• **INSTRUCTIONS TO FOLLOW**
An exact repeat is needed of the lines from the one with "(dxfpolygonmode false)" through the last line of the data below. Please omit the pictures.

'''

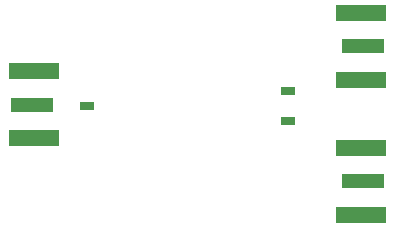
<source format=gbr>
G04 EAGLE Gerber RS-274X export*
G75*
%MOMM*%
%FSLAX34Y34*%
%LPD*%
%INSolderpaste Top*%
%IPPOS*%
%AMOC8*
5,1,8,0,0,1.08239X$1,22.5*%
G01*
%ADD10R,1.270000X0.660400*%
%ADD11R,1.270000X0.635000*%
%ADD12R,3.600000X1.270000*%
%ADD13R,4.200000X1.350000*%


D10*
X617220Y431800D03*
D11*
X787400Y444500D03*
X787400Y419100D03*
D12*
X570230Y433070D03*
D13*
X572230Y461320D03*
X572230Y404820D03*
D12*
X850900Y482600D03*
D13*
X848900Y454350D03*
X848900Y510850D03*
D12*
X850900Y368300D03*
D13*
X848900Y340050D03*
X848900Y396550D03*
M02*

</source>
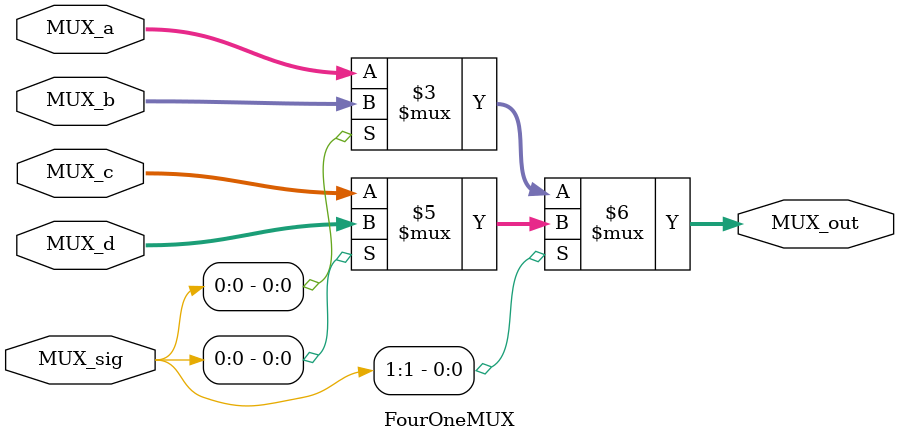
<source format=v>
module MUX (
	input [31:0] MUX_a, 
	input [31:0] MUX_b,
	input MUX_sig,	
	output [31:0] MUX_out
	);
	assign MUX_out = (MUX_sig == 1'b0) ? MUX_a : MUX_b;

endmodule

module FourOneMUX (
	input [31:0] MUX_a, 
	input [31:0] MUX_b,
	input [31:0] MUX_c,
	input [31:0] MUX_d,
	input [1:0] MUX_sig,	
	output [31:0] MUX_out
	);

	assign MUX_out = (MUX_sig[1] == 1'b0) ? ((MUX_sig[0] == 1'b0) ? MUX_a : MUX_b) : ((MUX_sig[0] == 1'b0) ? MUX_c : MUX_d);

endmodule

</source>
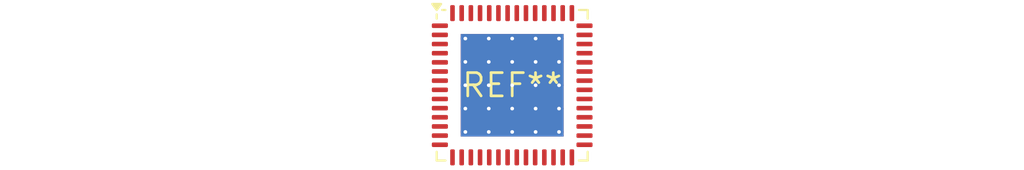
<source format=kicad_pcb>
(kicad_pcb (version 20240108) (generator pcbnew)

  (general
    (thickness 1.6)
  )

  (paper "A4")
  (layers
    (0 "F.Cu" signal)
    (31 "B.Cu" signal)
    (32 "B.Adhes" user "B.Adhesive")
    (33 "F.Adhes" user "F.Adhesive")
    (34 "B.Paste" user)
    (35 "F.Paste" user)
    (36 "B.SilkS" user "B.Silkscreen")
    (37 "F.SilkS" user "F.Silkscreen")
    (38 "B.Mask" user)
    (39 "F.Mask" user)
    (40 "Dwgs.User" user "User.Drawings")
    (41 "Cmts.User" user "User.Comments")
    (42 "Eco1.User" user "User.Eco1")
    (43 "Eco2.User" user "User.Eco2")
    (44 "Edge.Cuts" user)
    (45 "Margin" user)
    (46 "B.CrtYd" user "B.Courtyard")
    (47 "F.CrtYd" user "F.Courtyard")
    (48 "B.Fab" user)
    (49 "F.Fab" user)
    (50 "User.1" user)
    (51 "User.2" user)
    (52 "User.3" user)
    (53 "User.4" user)
    (54 "User.5" user)
    (55 "User.6" user)
    (56 "User.7" user)
    (57 "User.8" user)
    (58 "User.9" user)
  )

  (setup
    (pad_to_mask_clearance 0)
    (pcbplotparams
      (layerselection 0x00010fc_ffffffff)
      (plot_on_all_layers_selection 0x0000000_00000000)
      (disableapertmacros false)
      (usegerberextensions false)
      (usegerberattributes false)
      (usegerberadvancedattributes false)
      (creategerberjobfile false)
      (dashed_line_dash_ratio 12.000000)
      (dashed_line_gap_ratio 3.000000)
      (svgprecision 4)
      (plotframeref false)
      (viasonmask false)
      (mode 1)
      (useauxorigin false)
      (hpglpennumber 1)
      (hpglpenspeed 20)
      (hpglpendiameter 15.000000)
      (dxfpolygonmode false)
      (dxfimperialunits false)
      (dxfusepcbnewfont false)
      (psnegative false)
      (psa4output false)
      (plotreference false)
      (plotvalue false)
      (plotinvisibletext false)
      (sketchpadsonfab false)
      (subtractmaskfromsilk false)
      (outputformat 1)
      (mirror false)
      (drillshape 1)
      (scaleselection 1)
      (outputdirectory "")
    )
  )

  (net 0 "")

  (footprint "QFN-56-1EP_8x8mm_P0.5mm_EP5.6x5.6mm_ThermalVias" (layer "F.Cu") (at 0 0))

)

</source>
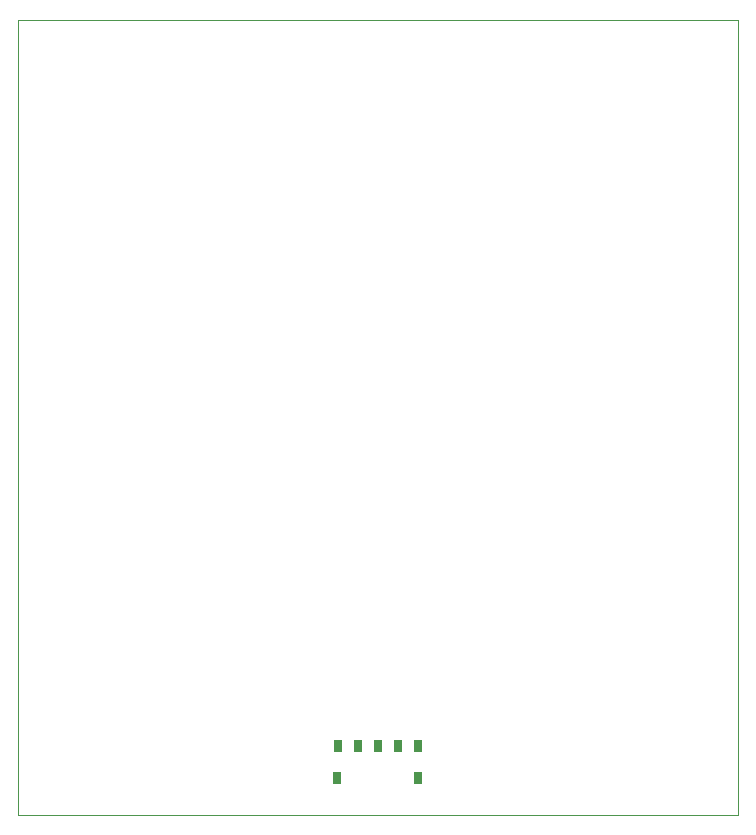
<source format=gbp>
G75*
G70*
%OFA0B0*%
%FSLAX24Y24*%
%IPPOS*%
%LPD*%
%AMOC8*
5,1,8,0,0,1.08239X$1,22.5*
%
%ADD10C,0.0000*%
%ADD11R,0.0315X0.0433*%
D10*
X000500Y000130D02*
X000500Y026630D01*
X024500Y026630D01*
X024500Y000130D01*
X000500Y000130D01*
D11*
X011122Y001362D03*
X011161Y002425D03*
X011831Y002425D03*
X012500Y002425D03*
X013169Y002425D03*
X013839Y002425D03*
X013839Y001362D03*
M02*

</source>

'''

• **SOLUTION**
      (dxfpolygonmode false)
      (dxfimperialunits false)
      (dxfusepcbnewfont false)
      (psnegative false)
      (psa4output false)
      (plotreference false)
      (plotvalue false)
      (plotinvisibletext false)
      (sketchpadsonfab false)
      (subtractmaskfromsilk false)
      (outputformat 1)
      (mirror false)
      (drillshape 1)
      (scaleselection 1)
      (outputdirectory "")
    )
  )

  (net 0 "")

  (footprint "QFN-56-1EP_8x8mm_P0.5mm_EP5.6x5.6mm_ThermalVias" (layer "F.Cu") (at 0 0))

)

</source>
<source format=gbp>
G75*
G70*
%OFA0B0*%
%FSLAX24Y24*%
%IPPOS*%
%LPD*%
%AMOC8*
5,1,8,0,0,1.08239X$1,22.5*
%
%ADD10C,0.0000*%
%ADD11R,0.0315X0.0433*%
D10*
X000500Y000130D02*
X000500Y026630D01*
X024500Y026630D01*
X024500Y000130D01*
X000500Y000130D01*
D11*
X011122Y001362D03*
X011161Y002425D03*
X011831Y002425D03*
X012500Y002425D03*
X013169Y002425D03*
X013839Y002425D03*
X013839Y001362D03*
M02*

</source>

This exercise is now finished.